CERTAINES FEMMES (2017)

De Woody Allen à Kelly Reichardt, il n’y qu’un pas peu évident à franchir pour le grand public, beaucoup plus enclin à se tourner vers le cinéma du réalisateur d’Annie Hall que vers celui, plus aride et exigeant, de l’auteure de Night Moves, Grand Prix du Festival de Deauville 2013. C’est également sur les planches et en compétition qu’est présenté, trois ans plus tard, son nouvel opus, Certaines femmes, réflexion sur l’échec du rêve américain à travers une série de portraits de ses personnages féminins, incarnés par Michelle Williams, Laura Dern, Kristen Stewart et Lily Gladstone.
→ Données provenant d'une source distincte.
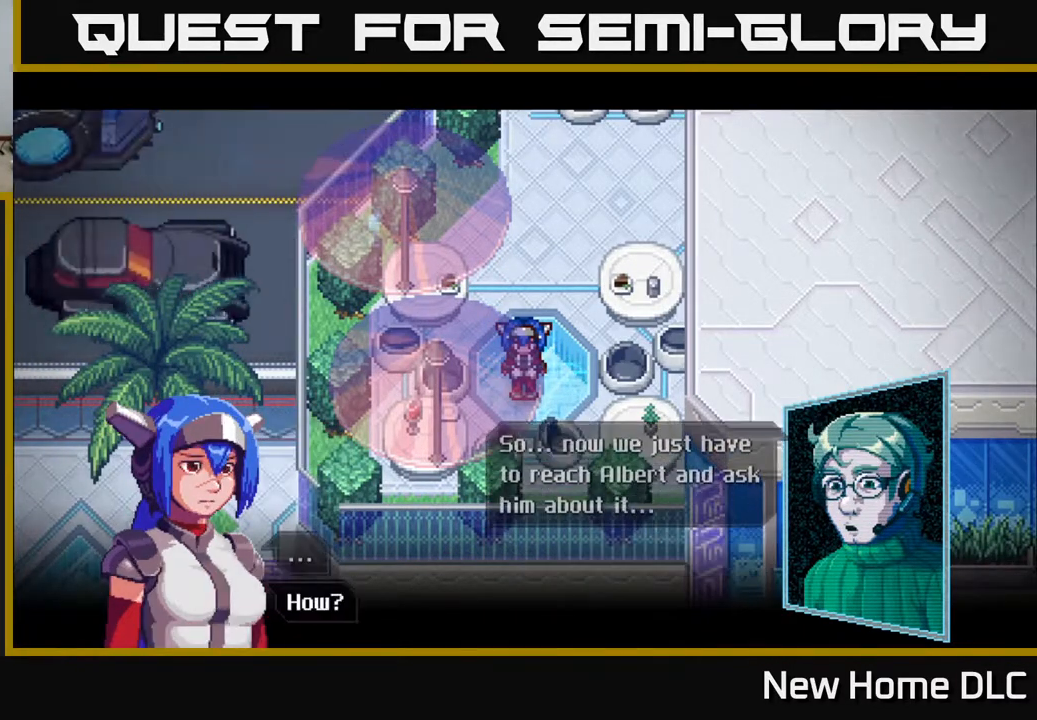
{"buttons": [], "left_stick": "center", "right_stick": "center", "events": [[50, "A", "down"], [200, "A", "up"]]}
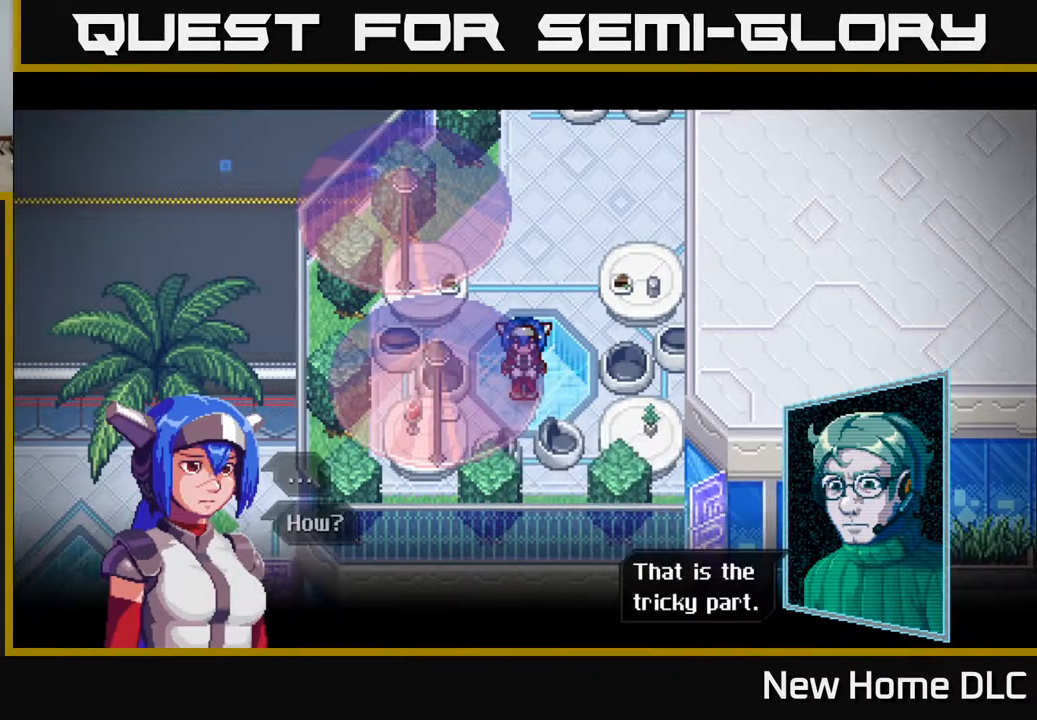
{"buttons": [], "left_stick": "center", "right_stick": "center", "events": [[150, "A", "down"], [267, "A", "up"]]}
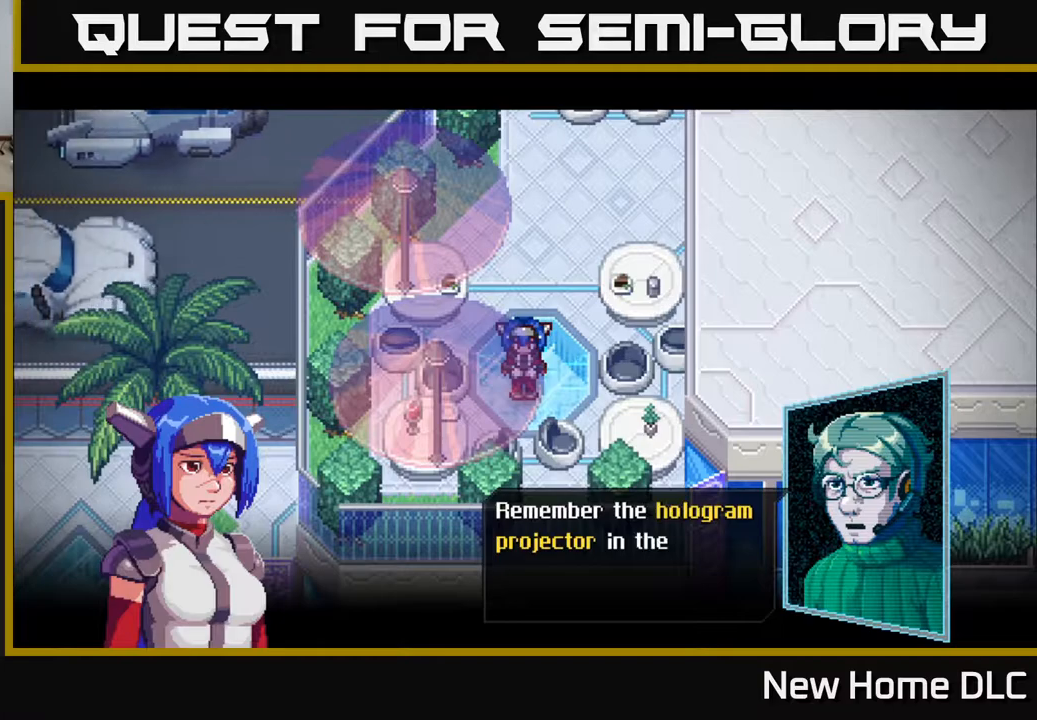
{"buttons": [], "left_stick": "center", "right_stick": "center", "events": []}
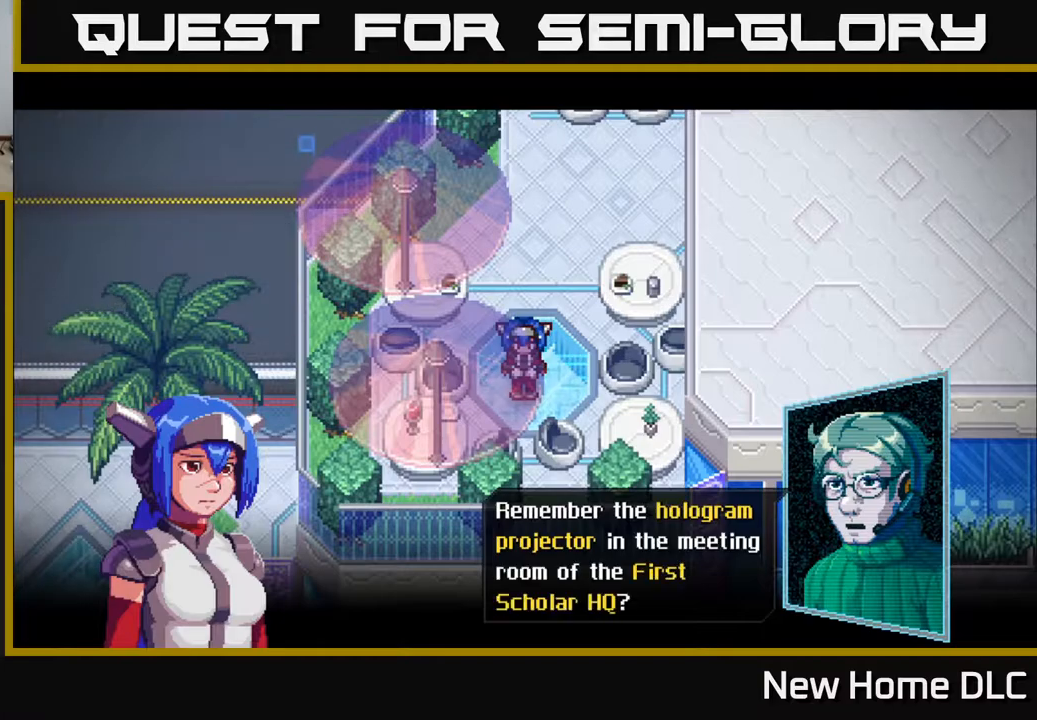
{"buttons": [], "left_stick": "center", "right_stick": "center", "events": []}
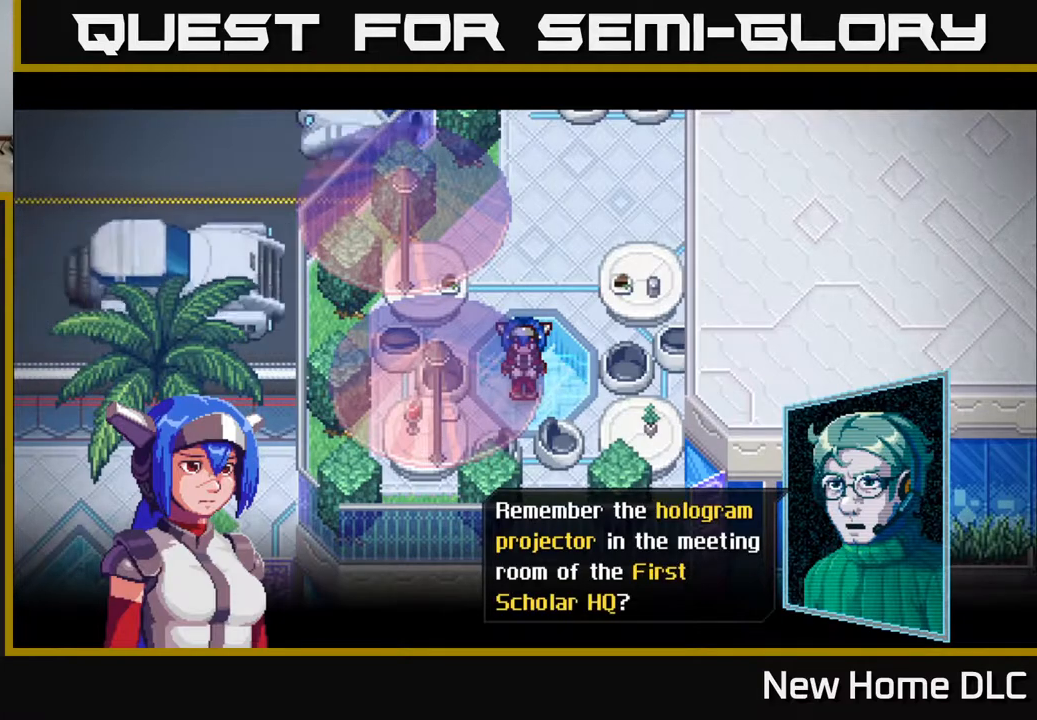
{"buttons": [], "left_stick": "center", "right_stick": "center", "events": [[183, "A", "down"], [317, "A", "up"]]}
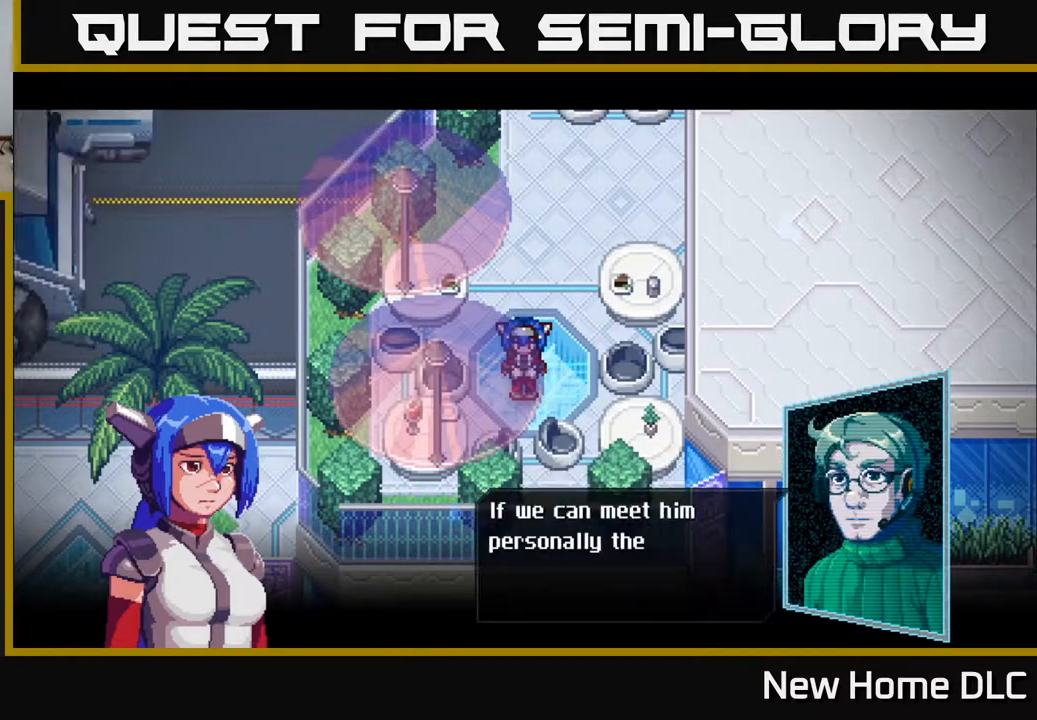
{"buttons": [], "left_stick": "center", "right_stick": "center", "events": [[133, "A", "down"], [333, "A", "up"]]}
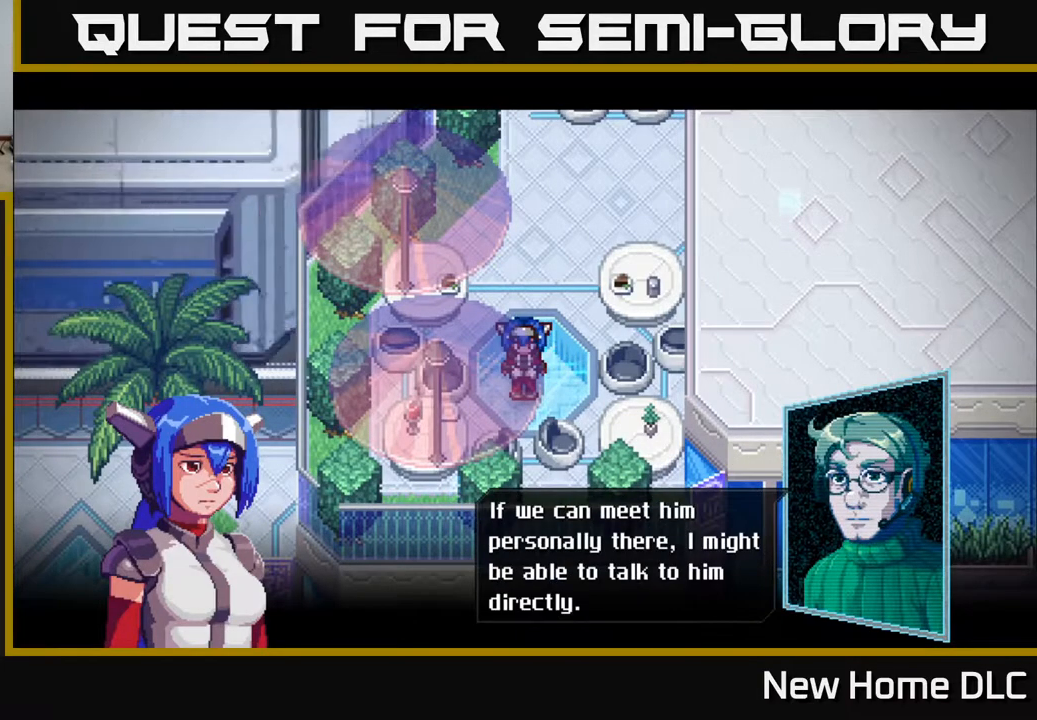
{"buttons": [], "left_stick": "center", "right_stick": "center", "events": [[300, "A", "down"], [417, "A", "up"]]}
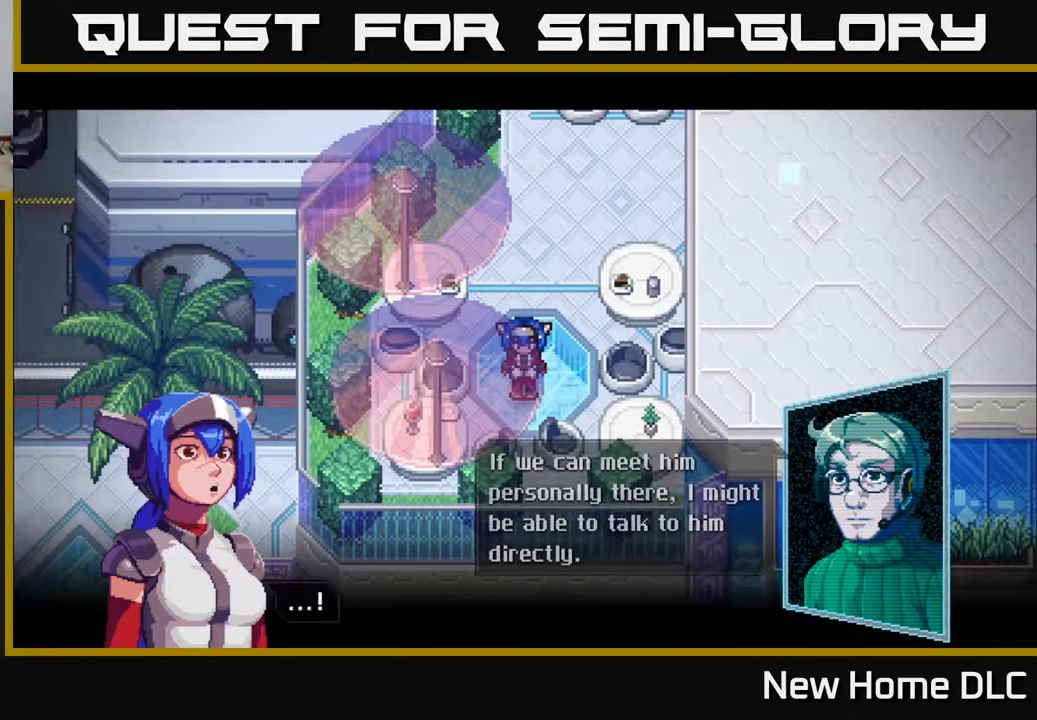
{"buttons": [], "left_stick": "center", "right_stick": "center", "events": [[200, "A", "down"], [383, "A", "up"]]}
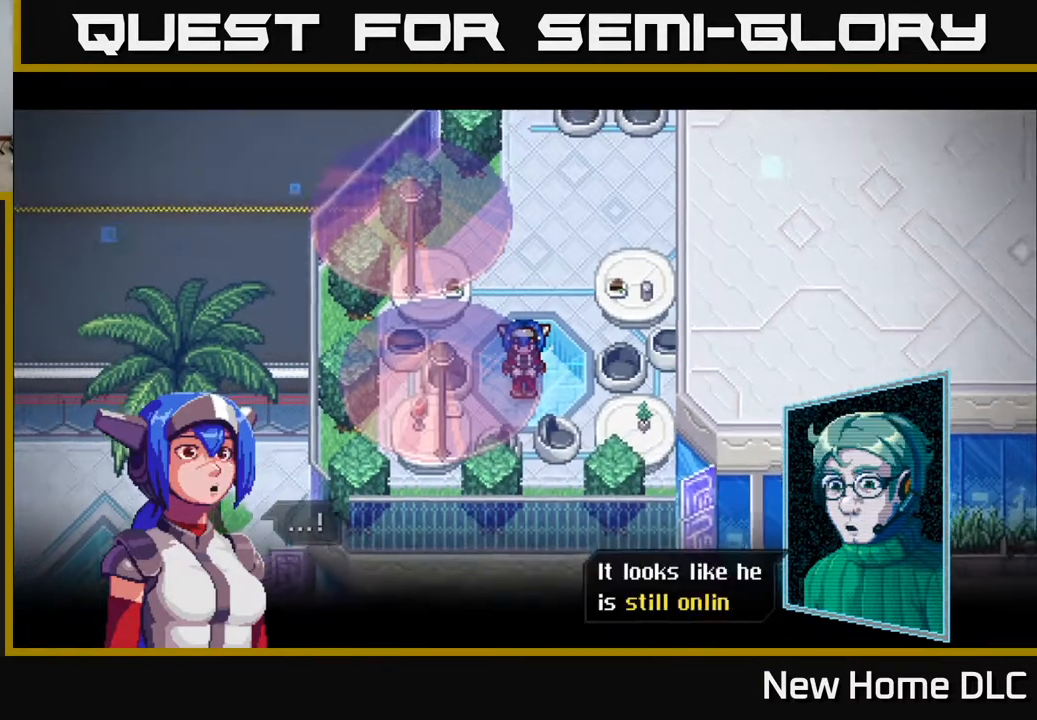
{"buttons": [], "left_stick": "center", "right_stick": "center", "events": []}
Comme souvent chez la réalisatrice, le rythme est lent et contemplatif, ce qui peut rebuter plusieurs spectateurs. Mais ceux qui sauront s’accrocher pourront admirer la beauté de la mise en scène et l’impeccable direction d’actrices. Dans le rôle d’une jeune avocate qui donne des cours à ses heures perdues, Kristen Stewart fait, comme ses partenaires, un sans-faute au sein d’un film où les silences sont plus prononcés. Suite à cette expérience, elle creusera davantage cette veine indé pointue avec des longs métrages tels que J.T. Leroy (également avec Laura Dern) ou Seberg, qui n’ont pas encore de date de sortie en France.

CHARLIE’S ANGELS (2019)

Parce que le hasard fait bien les choses, 2019 marque le retour de Robert Pattinson ET Kristen Stewart au blockbuster : pendant que le premier tourne chez Christopher Nolan et accepte d’être le nouveau Batman, la seconde devient l’un des nouvelles Drôles de dames de la suite/reboot de Charlie’s Angels mise en scène par Elizabeth Banks. Et prend très à cœur le mot “drôle”, quitte à forcer le trait et donner une impression bizarre au début du film, dans le rôle de la délurée et quelque peu maladroite Sabina Wilson.

Si le trio Kristen Stewart – Naomi Scott – Ella Balinska (qui a auditionné pour être la Catwoman de The Batman) fonctionne bien et remplit sa mission, la mise en scène trop sage laisse un goût d’inachevé que l’échec au box-office (73,3 millions de dollars de recettes dans le monde dont… 17,8 aux États-Unis, pour un budget de 48) est venu appuyer. Le film devrait donc rester sans suite, mais a au moins prouvé que l’ex-Bella de Twilight n’est pas fermée aux grosses machines et peut même s’y amuser. Et elle l’a de nouveau démontré, peu de temps après, avec Underwater, survival sous-marin plaisant et plus sérieux, efficace et resserré.

Alors qu’elle fête ses 30 ans, Kristen Stewart semble être devenue une valeur sûre du cinéma mondial, capable de jongler avec les genres, les registres et même les looks. Au point que la grande majorité du public voit davantage Twilight comme un tremplin pour sa carrière que comme un boulet qu’elle devra traîner de rôle en rôle. Et nul doute qu’elle peut encore faire beaucoup de grandes choses.